If it wasn’t for communicating with other scripts, I’d probably store all my variables as private.The issue with setting them as public variables is if I change their value later on in the code, it just doesn’t register. I have to change it to private then to public back again. It gets frustrating when I assume that I changed a variable’s value only to find out while debugging that I accidentally changed a public variable instead of setting it to private then public.
Not exactly sure what you’re talking about with changes not “registering”, but the more robust option in C# is properties. You can have fine grained control over the visibility of the getter and setter individually, and you can also provide custom implementations for getters and setters.
If you have a public variable that is of a type Unity can serialize, then you changing it in the script won’t change the value Unity has serialized on the game object in your scene.
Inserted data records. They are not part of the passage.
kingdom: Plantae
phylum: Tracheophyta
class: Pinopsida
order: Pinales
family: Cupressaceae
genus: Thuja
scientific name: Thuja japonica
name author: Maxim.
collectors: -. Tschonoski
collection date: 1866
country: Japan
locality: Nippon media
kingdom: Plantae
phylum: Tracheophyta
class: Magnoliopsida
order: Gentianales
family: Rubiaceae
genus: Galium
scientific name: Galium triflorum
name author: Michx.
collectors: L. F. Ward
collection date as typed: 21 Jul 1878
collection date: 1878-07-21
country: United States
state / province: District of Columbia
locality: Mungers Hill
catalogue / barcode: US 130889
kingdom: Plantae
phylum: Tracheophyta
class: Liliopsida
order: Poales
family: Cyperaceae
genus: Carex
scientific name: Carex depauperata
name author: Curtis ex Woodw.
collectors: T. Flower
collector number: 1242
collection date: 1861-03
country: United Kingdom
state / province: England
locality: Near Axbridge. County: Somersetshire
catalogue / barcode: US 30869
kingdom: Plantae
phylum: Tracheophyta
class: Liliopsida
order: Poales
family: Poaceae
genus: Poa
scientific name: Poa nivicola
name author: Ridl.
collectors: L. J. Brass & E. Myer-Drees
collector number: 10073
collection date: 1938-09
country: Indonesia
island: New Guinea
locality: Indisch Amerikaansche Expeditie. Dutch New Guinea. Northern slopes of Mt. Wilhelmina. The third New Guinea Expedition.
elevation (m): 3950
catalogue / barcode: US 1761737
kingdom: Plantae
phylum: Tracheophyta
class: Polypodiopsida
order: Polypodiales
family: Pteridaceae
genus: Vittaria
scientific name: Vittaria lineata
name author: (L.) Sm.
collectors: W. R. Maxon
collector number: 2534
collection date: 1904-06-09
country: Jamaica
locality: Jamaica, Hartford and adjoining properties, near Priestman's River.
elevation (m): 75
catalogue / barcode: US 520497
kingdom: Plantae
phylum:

If you want a public variable which Unity won’t serialize, then you can use the System.NonSerialed attribute or turn it into a property.
[System.NonSerialized]
public int MyInt;
private float myFloat;
public float MyFloat { get => myFloat; set => myFloat = value; }
This.
The reason why setting it private and back to public is working for OP, is because when it is set private Unity stops serializing it, it loses its serialized value, and then setting it public again it gets the latest ‘default value’.
Note that the default value:
public int myInt = 5; //5 being our default value
The default value is set when the object is constructed. But Unity comes along just immediately after constructing the object and goes through and sets all serialized values to what it has stored in the serialized representation for it. It can’t tell if the value it has in serialized form is the result of the previous default value you’ve changed, or the value you expect because you set it to that (otherwise why would it be serialized???). So it always favors the value that was serialized.
Also, if you want a private field that gets serialized… use the ‘SerializeField’ attribute:
[SerializeField]
private float myFloat;
Looks like I’ll be using the NonSerialized attribute, thanks. Are there any disadvantages to using nonserialized variables vs serialized ones?
They won’t show up in the Unity Editor inspector and they won’t be copied when using Instantiate.
It goes like this.
You have serialized/unserialized fields (fields are the name for class level variables).
Serialized fields show in the inspector and it allows you to modify their value in the editor. This way say you have a ‘Health’ script you can then attach it to various GameObjects in your scene and assign different levels of health to each object you attach it to. A rock gets 1000, a twig gets 1. You can then even create prefabs from these GameObjects and when you clone the prefab the values get duped with them.
If they’re not serialized, none of the above happen.
…
public/private (as well as protected/internal) have nothing to do with this. These are ‘access modifiers’ and pertain to the access level of the field by code outside the scope of the class. public members can be read/write, private can not. protected can be read/write by classes inheriting from that class, and internal can be accessed by anything in the same library/dll.
Where access modifiers intersect with serialization is that Unity treats all public fields as serialized fields, unless attributed with NonSerialized.
And it treats all private/protected/internal fields as non-serialized, unless attributed as SerializeField.